::: PASSAGE SHOWN :::

What does spill clean-up entail?

A spill in the workplace can cause a variety of hazards and risks to employees. Spilling chemicals or other corrosives pose an obvious threat, but spills also pose a slipping hazard. It is important for a facility to be prepared for a spill at any given moment, and for workers to understand the proper procedures that cleaning a spill effectively requires.

Spill clean-up first requires understanding the areas that are susceptible to spills, whether it is a harmless spill like water or the threat of a hazardous chemical spill. It is important to place appropriate kits in the areas that are at risk of a spill and to ensure the kit is appropriate for the possible spill. The kit itself will need to be placed in a container that can adequately hold the amount of liquid and type of liquid being cleaned up. This could be a plastic bin or a chemical drum ranging in gallon sizes from one gallon to 90 gallons, or whatever size your workplace needs. The next step is to guarantee the kit includes appropriate components for the spill on hand; this includes PPE, sorbents, and clean-up materials. The most common spill kits are a universal spill kit, a HazMat emergency spill kit, a PPE spill kit, and portable spill kits.

Another important part of spill clean-up is proper disposal of the spill and used spill kit contents. Improper disposal can result in a compromise to either the environmental health or public health, or even below. Check with local and state regulations to ensure hazardous materials are appropriately disposed of.

Aside from the contents of a spill kit, it is crucial to train employees on spill clean-up procedures. Make sure workers understand the potential dangers of the materials they are working with, how to use the contents of a spill kit, and what the proper procedure of clean-up and disposal is.

:::

TASK TO COMPLETE = Can you rewrite the spill clean-up text, everything from "A spill in the" down to "spill effectively requires.", replacing "employees" with "staff"?

::: MATERIAL SUPPLIED :::

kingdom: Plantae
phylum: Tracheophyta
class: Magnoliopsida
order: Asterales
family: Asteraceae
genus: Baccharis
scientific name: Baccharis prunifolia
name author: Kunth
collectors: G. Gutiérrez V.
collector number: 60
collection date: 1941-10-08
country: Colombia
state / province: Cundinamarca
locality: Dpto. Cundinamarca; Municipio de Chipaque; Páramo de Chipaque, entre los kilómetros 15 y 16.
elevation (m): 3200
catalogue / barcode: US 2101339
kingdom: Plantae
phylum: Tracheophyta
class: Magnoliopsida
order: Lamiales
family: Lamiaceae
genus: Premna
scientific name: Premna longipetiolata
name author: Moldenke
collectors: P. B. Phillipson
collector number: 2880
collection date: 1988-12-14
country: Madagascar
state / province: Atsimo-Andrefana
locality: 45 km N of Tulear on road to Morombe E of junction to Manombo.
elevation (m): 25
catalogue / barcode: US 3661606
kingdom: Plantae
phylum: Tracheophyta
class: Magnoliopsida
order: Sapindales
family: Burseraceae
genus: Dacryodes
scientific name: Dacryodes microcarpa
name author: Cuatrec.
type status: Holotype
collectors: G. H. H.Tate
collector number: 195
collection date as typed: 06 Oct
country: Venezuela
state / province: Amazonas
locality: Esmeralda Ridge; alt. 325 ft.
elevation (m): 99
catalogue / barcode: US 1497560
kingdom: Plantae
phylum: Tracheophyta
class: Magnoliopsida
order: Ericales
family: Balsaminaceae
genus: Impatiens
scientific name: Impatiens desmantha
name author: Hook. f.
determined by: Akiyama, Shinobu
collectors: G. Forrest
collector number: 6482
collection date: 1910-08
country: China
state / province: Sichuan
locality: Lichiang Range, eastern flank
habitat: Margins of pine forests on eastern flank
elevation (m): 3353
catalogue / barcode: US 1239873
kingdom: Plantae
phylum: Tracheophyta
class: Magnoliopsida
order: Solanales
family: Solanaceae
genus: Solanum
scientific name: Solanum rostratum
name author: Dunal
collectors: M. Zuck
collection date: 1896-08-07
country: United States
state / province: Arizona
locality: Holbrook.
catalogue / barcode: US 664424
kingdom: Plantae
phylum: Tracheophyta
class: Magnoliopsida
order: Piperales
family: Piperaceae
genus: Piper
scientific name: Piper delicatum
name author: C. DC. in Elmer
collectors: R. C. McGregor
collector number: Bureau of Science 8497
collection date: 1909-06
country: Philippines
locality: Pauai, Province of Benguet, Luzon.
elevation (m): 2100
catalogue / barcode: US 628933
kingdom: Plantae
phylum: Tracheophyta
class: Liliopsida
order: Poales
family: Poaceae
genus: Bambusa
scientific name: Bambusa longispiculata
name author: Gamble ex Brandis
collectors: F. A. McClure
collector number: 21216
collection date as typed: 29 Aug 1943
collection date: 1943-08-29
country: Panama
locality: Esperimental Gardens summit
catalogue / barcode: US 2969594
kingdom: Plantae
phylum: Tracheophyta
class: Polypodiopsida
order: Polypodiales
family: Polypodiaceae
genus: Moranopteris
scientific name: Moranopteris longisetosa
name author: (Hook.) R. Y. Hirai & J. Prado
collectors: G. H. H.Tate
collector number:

:::

ANSWER TO THIS PROBLEM =
A spill in the workplace can cause a variety of hazards and risks to staff. Spilling chemicals or other corrosives pose an obvious threat, but spills also pose a slipping hazard. It is important for a facility to be prepared for a spill at any given moment, and for workers to understand the proper procedures that cleaning a spill effectively requires.